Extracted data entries

#####

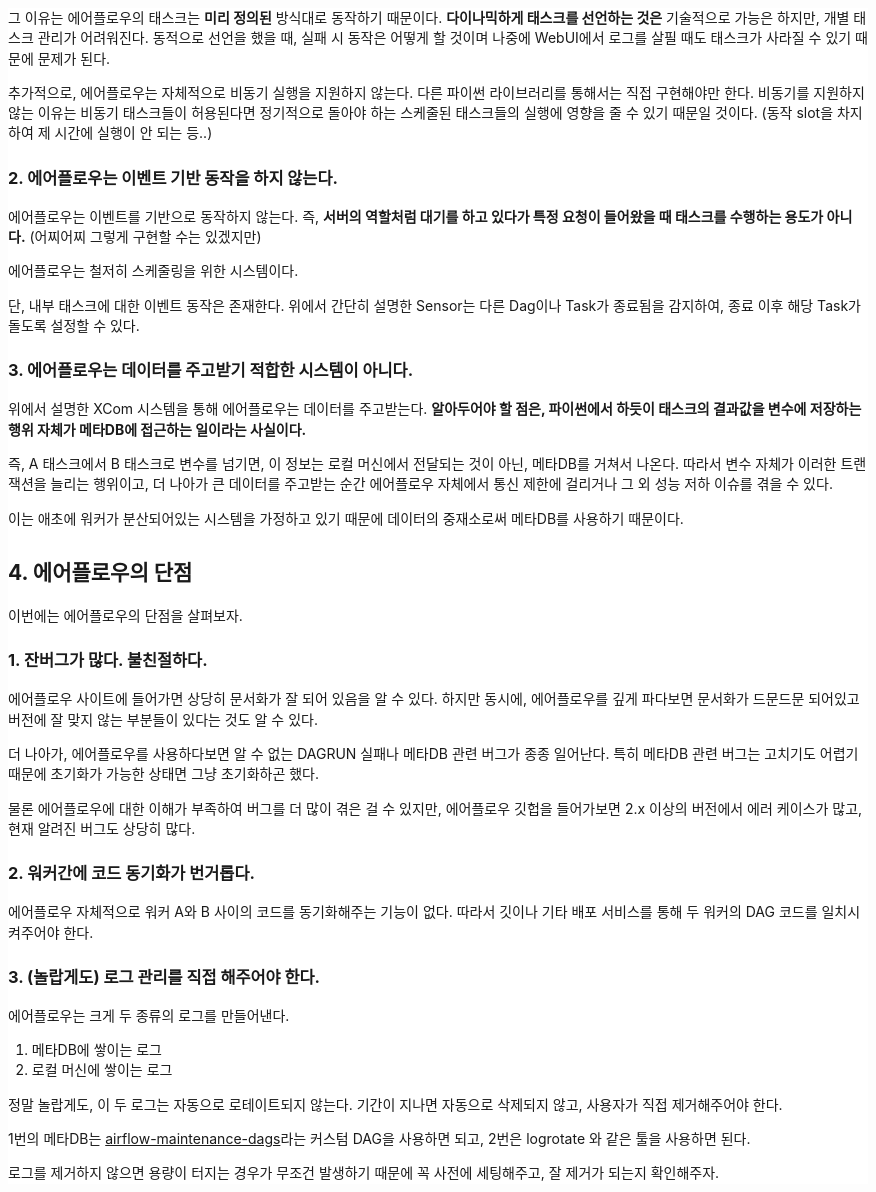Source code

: 그 이유는 에어플로우의 태스크는 **미리 정의된** 방식대로 동작하기 때문이다. **다이나믹하게 태스크를 선언하는 것은** 기술적으로 가능은 하지만, 개별 태스크 관리가 어려워진다. 동적으로 선언을 했을 때, 실패 시 동작은 어떻게 할 것이며 나중에 WebUI에서 로그를 살필 때도 태스크가 사라질 수 있기 때문에 문제가 된다. 

추가적으로, 에어플로우는 자체적으로 비동기 실행을 지원하지 않는다. 다른 파이썬 라이브러리를 통해서는 직접 구현해야만 한다. 비동기를 지원하지 않는 이유는 비동기 태스크들이 허용된다면 정기적으로 돌아야 하는 스케줄된 태스크들의 실행에 영향을 줄 수 있기 때문일 것이다. (동작 slot을 차지하여 제 시간에 실행이 안 되는 등..)

### 2. 에어플로우는 이벤트 기반 동작을 하지 않는다.
에어플로우는 이벤트를 기반으로 동작하지 않는다. 즉, **서버의 역할처럼 대기를 하고 있다가 특정 요청이 들어왔을 때 태스크를 수행하는 용도가 아니다.** (어찌어찌 그렇게 구현할 수는 있겠지만) 

에어플로우는 철저히 스케줄링을 위한 시스템이다.

<div class="exclamation">
단, 내부 태스크에 대한 이벤트 동작은 존재한다. 위에서 간단히 설명한 Sensor는 다른 Dag이나 Task가 종료됨을 감지하여, 종료 이후 해당 Task가 돌도록 설정할 수 있다. 
</div>

### 3. 에어플로우는 데이터를 주고받기 적합한 시스템이 아니다.
위에서 설명한 XCom 시스템을 통해 에어플로우는 데이터를 주고받는다. **알아두어야 할 점은, 파이썬에서 하듯이 태스크의 결과값을 변수에 저장하는 행위 자체가 메타DB에 접근하는 일이라는 사실이다.** 
  
즉, A 태스크에서 B 태스크로 변수를 넘기면,  이 정보는 로컬 머신에서 전달되는 것이 아닌, 메타DB를 거쳐서 나온다. 따라서 변수 자체가 이러한 트랜잭션을 늘리는 행위이고, 더 나아가 큰 데이터를 주고받는 순간 에어플로우 자체에서 통신 제한에 걸리거나 그 외 성능 저하 이슈를 겪을 수 있다.

이는 애초에 워커가 분산되어있는 시스템을 가정하고 있기 때문에 데이터의 중재소로써 메타DB를 사용하기 때문이다.

## 4. 에어플로우의 단점

이번에는 에어플로우의 단점을 살펴보자.

### 1. 잔버그가 많다. 불친절하다.
에어플로우 사이트에 들어가면 상당히 문서화가 잘 되어 있음을 알 수 있다. 하지만 동시에, 에어플로우를 깊게 파다보면 문서화가 드문드문 되어있고 버전에 잘 맞지 않는 부분들이 있다는 것도 알 수 있다.

더 나아가, 에어플로우를 사용하다보면 알 수 없는 DAGRUN 실패나 메타DB 관련 버그가 종종 일어난다. 특히 메타DB 관련 버그는 고치기도 어렵기 때문에 초기화가 가능한 상태면 그냥 초기화하곤 했다.

물론 에어플로우에 대한 이해가 부족하여 버그를 더 많이 겪은 걸 수 있지만, 에어플로우 깃헙을 들어가보면 2.x 이상의 버전에서 에러 케이스가 많고, 현재 알려진 버그도 상당히 많다.

### 2. 워커간에 코드 동기화가 번거롭다.
에어플로우 자체적으로 워커 A와 B 사이의 코드를 동기화해주는 기능이 없다. 따라서 깃이나 기타 배포 서비스를 통해 두 워커의 DAG 코드를 일치시켜주어야 한다.

### 3. (놀랍게도) 로그 관리를 직접 해주어야 한다.
에어플로우는 크게 두 종류의 로그를 만들어낸다.
1. 메타DB에 쌓이는 로그
2. 로컬 머신에 쌓이는 로그

정말 놀랍게도, 이 두 로그는 자동으로 로테이트되지 않는다. 기간이 지나면 자동으로 삭제되지 않고, 사용자가 직접 제거해주어야 한다. 

1번의 메타DB는 [airflow-maintenance-dags](https://github.com/teamclairvoyant/airflow-maintenance-dags)라는 커스텀 DAG을 사용하면 되고, 2번은 logrotate 와 같은 툴을 사용하면 된다. 

로그를 제거하지 않으면 용량이 터지는 경우가 무조건 발생하기 때문에 꼭 사전에 세팅해주고, 잘 제거가 되는지 확인해주자.
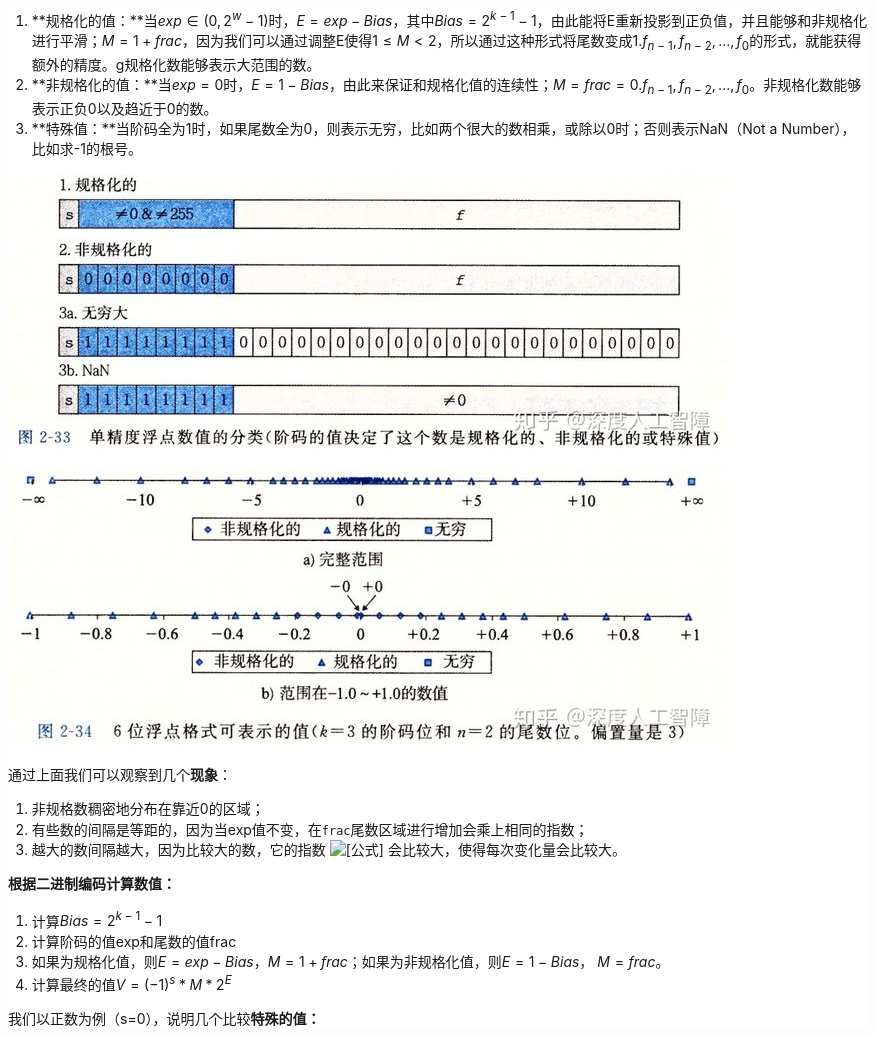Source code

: 1. **规格化的值：**当$exp \in(0,2^w-1)$时，$E=exp-Bias$，其中$Bias=2^{k-1}-1$，由此能将E重新投影到正负值，并且能够和非规格化进行平滑；$M=1+frac$，因为我们可以通过调整E使得$1\le M \lt 2$，所以通过这种形式将尾数变成$1.f_{n-1},f_{n-2},...,f_0$的形式，就能获得额外的精度。g规格化数能够表示大范围的数。
2. **非规格化的值：**当$exp=0$时，$E=1-Bias$，由此来保证和规格化值的连续性；$M=frac=0.f_{n-1},f_{n-2},...,f_0$。非规格化数能够表示正负0以及趋近于0的数。
3. **特殊值：**当阶码全为1时，如果尾数全为0，则表示无穷，比如两个很大的数相乘，或除以0时；否则表示NaN（Not a Number），比如求-1的根号。

![img](./images/036.jpg)

![img](./images/037.jpg)

通过上面我们可以观察到几个**现象**：

1. 非规格数稠密地分布在靠近0的区域；
2. 有些数的间隔是等距的，因为当exp值不变，在`frac`尾数区域进行增加会乘上相同的指数；
3. 越大的数间隔越大，因为比较大的数，它的指数 ![[公式]](https://www.zhihu.com/equation?tex=2%5EE) 会比较大，使得每次变化量会比较大。

**根据二进制编码计算数值：**

1. 计算$Bias=2^{k-1}-1$ 
2. 计算阶码的值exp和尾数的值frac
3. 如果为规格化值，则$E=exp-Bias$，$M=1+frac$；如果为非规格化值，则$E=1-Bias$， $M=frac$。
4. 计算最终的值$V=(-1)^s*M*2^E$

我们以正数为例（s=0），说明几个比较**特殊的值：**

#####

WORK TO COMPLETE:
Set down each entry above word for word, without its pictures.

RESULT OF THE EXERCISE:
Source code

: 그 이유는 에어플로우의 태스크는 **미리 정의된** 방식대로 동작하기 때문이다. **다이나믹하게 태스크를 선언하는 것은** 기술적으로 가능은 하지만, 개별 태스크 관리가 어려워진다. 동적으로 선언을 했을 때, 실패 시 동작은 어떻게 할 것이며 나중에 WebUI에서 로그를 살필 때도 태스크가 사라질 수 있기 때문에 문제가 된다. 

추가적으로, 에어플로우는 자체적으로 비동기 실행을 지원하지 않는다. 다른 파이썬 라이브러리를 통해서는 직접 구현해야만 한다. 비동기를 지원하지 않는 이유는 비동기 태스크들이 허용된다면 정기적으로 돌아야 하는 스케줄된 태스크들의 실행에 영향을 줄 수 있기 때문일 것이다. (동작 slot을 차지하여 제 시간에 실행이 안 되는 등..)

### 2. 에어플로우는 이벤트 기반 동작을 하지 않는다.
에어플로우는 이벤트를 기반으로 동작하지 않는다. 즉, **서버의 역할처럼 대기를 하고 있다가 특정 요청이 들어왔을 때 태스크를 수행하는 용도가 아니다.** (어찌어찌 그렇게 구현할 수는 있겠지만) 

에어플로우는 철저히 스케줄링을 위한 시스템이다.

<div class="exclamation">
단, 내부 태스크에 대한 이벤트 동작은 존재한다. 위에서 간단히 설명한 Sensor는 다른 Dag이나 Task가 종료됨을 감지하여, 종료 이후 해당 Task가 돌도록 설정할 수 있다. 
</div>

### 3. 에어플로우는 데이터를 주고받기 적합한 시스템이 아니다.
위에서 설명한 XCom 시스템을 통해 에어플로우는 데이터를 주고받는다. **알아두어야 할 점은, 파이썬에서 하듯이 태스크의 결과값을 변수에 저장하는 행위 자체가 메타DB에 접근하는 일이라는 사실이다.** 
  
즉, A 태스크에서 B 태스크로 변수를 넘기면,  이 정보는 로컬 머신에서 전달되는 것이 아닌, 메타DB를 거쳐서 나온다. 따라서 변수 자체가 이러한 트랜잭션을 늘리는 행위이고, 더 나아가 큰 데이터를 주고받는 순간 에어플로우 자체에서 통신 제한에 걸리거나 그 외 성능 저하 이슈를 겪을 수 있다.

이는 애초에 워커가 분산되어있는 시스템을 가정하고 있기 때문에 데이터의 중재소로써 메타DB를 사용하기 때문이다.

## 4. 에어플로우의 단점

이번에는 에어플로우의 단점을 살펴보자.

### 1. 잔버그가 많다. 불친절하다.
에어플로우 사이트에 들어가면 상당히 문서화가 잘 되어 있음을 알 수 있다. 하지만 동시에, 에어플로우를 깊게 파다보면 문서화가 드문드문 되어있고 버전에 잘 맞지 않는 부분들이 있다는 것도 알 수 있다.

더 나아가, 에어플로우를 사용하다보면 알 수 없는 DAGRUN 실패나 메타DB 관련 버그가 종종 일어난다. 특히 메타DB 관련 버그는 고치기도 어렵기 때문에 초기화가 가능한 상태면 그냥 초기화하곤 했다.

물론 에어플로우에 대한 이해가 부족하여 버그를 더 많이 겪은 걸 수 있지만, 에어플로우 깃헙을 들어가보면 2.x 이상의 버전에서 에러 케이스가 많고, 현재 알려진 버그도 상당히 많다.

### 2. 워커간에 코드 동기화가 번거롭다.
에어플로우 자체적으로 워커 A와 B 사이의 코드를 동기화해주는 기능이 없다. 따라서 깃이나 기타 배포 서비스를 통해 두 워커의 DAG 코드를 일치시켜주어야 한다.

### 3. (놀랍게도) 로그 관리를 직접 해주어야 한다.
에어플로우는 크게 두 종류의 로그를 만들어낸다.
1. 메타DB에 쌓이는 로그
2. 로컬 머신에 쌓이는 로그

정말 놀랍게도, 이 두 로그는 자동으로 로테이트되지 않는다. 기간이 지나면 자동으로 삭제되지 않고, 사용자가 직접 제거해주어야 한다. 

1번의 메타DB는 [airflow-maintenance-dags](https://github.com/teamclairvoyant/airflow-maintenance-dags)라는 커스텀 DAG을 사용하면 되고, 2번은 logrotate 와 같은 툴을 사용하면 된다. 

로그를 제거하지 않으면 용량이 터지는 경우가 무조건 발생하기 때문에 꼭 사전에 세팅해주고, 잘 제거가 되는지 확인해주자.
Source code

: 1. **规格化的值：**当$exp \in(0,2^w-1)$时，$E=exp-Bias$，其中$Bias=2^{k-1}-1$，由此能将E重新投影到正负值，并且能够和非规格化进行平滑；$M=1+frac$，因为我们可以通过调整E使得$1\le M \lt 2$，所以通过这种形式将尾数变成$1.f_{n-1},f_{n-2},...,f_0$的形式，就能获得额外的精度。g规格化数能够表示大范围的数。
2. **非规格化的值：**当$exp=0$时，$E=1-Bias$，由此来保证和规格化值的连续性；$M=frac=0.f_{n-1},f_{n-2},...,f_0$。非规格化数能够表示正负0以及趋近于0的数。
3. **特殊值：**当阶码全为1时，如果尾数全为0，则表示无穷，比如两个很大的数相乘，或除以0时；否则表示NaN（Not a Number），比如求-1的根号。

![img](./images/036.jpg)

![img](./images/037.jpg)

通过上面我们可以观察到几个**现象**：

1. 非规格数稠密地分布在靠近0的区域；
2. 有些数的间隔是等距的，因为当exp值不变，在`frac`尾数区域进行增加会乘上相同的指数；
3. 越大的数间隔越大，因为比较大的数，它的指数 ![[公式]](https://www.zhihu.com/equation?tex=2%5EE) 会比较大，使得每次变化量会比较大。

**根据二进制编码计算数值：**

1. 计算$Bias=2^{k-1}-1$ 
2. 计算阶码的值exp和尾数的值frac
3. 如果为规格化值，则$E=exp-Bias$，$M=1+frac$；如果为非规格化值，则$E=1-Bias$， $M=frac$。
4. 计算最终的值$V=(-1)^s*M*2^E$

我们以正数为例（s=0），说明几个比较**特殊的值：**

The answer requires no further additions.